Войдя, ты кивком здороваешься лишь с теми, кто сразу встречается на пути, не желая привлекать всеобщего внимания.
— О, Ольга Кирилловна, — выкрикивает Витя, жуя тарталетку. — А новогоднее обращение-то будет? А то тяжелый был год… — он с презрением смотрит на сбившихся в кучку фельдшеров семидесятой подстанции.

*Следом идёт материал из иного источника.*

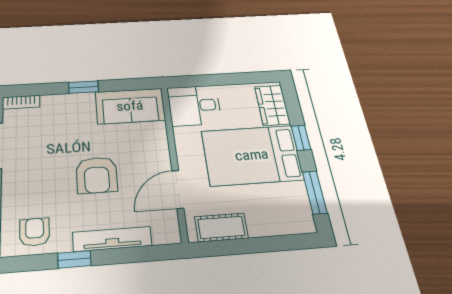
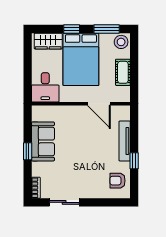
sofa: (130, 106) -> (43, 141), moved
armchair: (97, 175) -> (87, 147), removed
stool: (297, 218) -> (121, 42), added
cot: (221, 227) -> (123, 72), moved

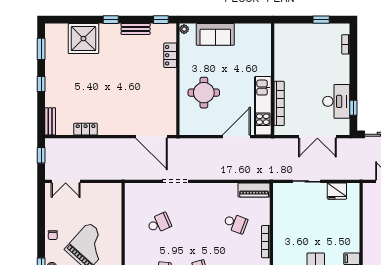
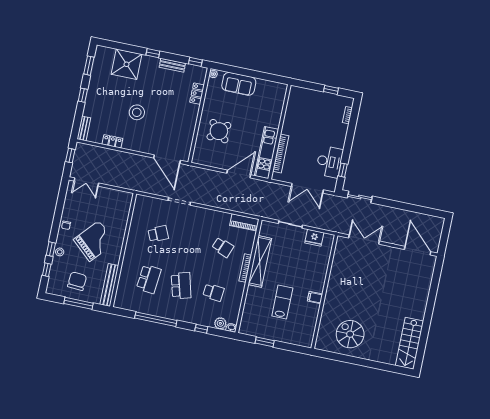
stool: (106, 91) -> (137, 112), added
round table: (204, 93) -> (219, 131), turned 45
shelving: (281, 231) -> (260, 261), added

— Обязательно, Ушаков, — ехидничаешь, обводя взглядом весьма скромный праздничный стол. — Только шампанского мне налейте, и будет вам речь!
— Это всегда пожалуйста! — У тебя из-за спины появляется Костя, галантно предлагая наполненный до краев бокал.
Ты держишься на расстоянии от набирающего обороты праздника с музыкой и конкурсной программой, половина из которой смахивает на импровизацию тамады в лице Вити. Лениво переговариваешься с Костей, который тоже не блещет праздничным настроением — вам обоим бы перешагнуть уходящий год и не вспоминать о нем больше. Не без разочарования наблюдаешь за тем, как все пришедшие, что бы ни происходило, неизменно делятся на два лагеря в противоположных концах зала. В центре событий ты оказываешься вынужденно — когда Ушаков, затеяв игру в фанты, вдруг вспоминает о тебе:
— Ольга Кирилловна, и вы давайте! — Витя с азартом размахивает шляпой, полной свернутых в трубочку бумажек с заданиями.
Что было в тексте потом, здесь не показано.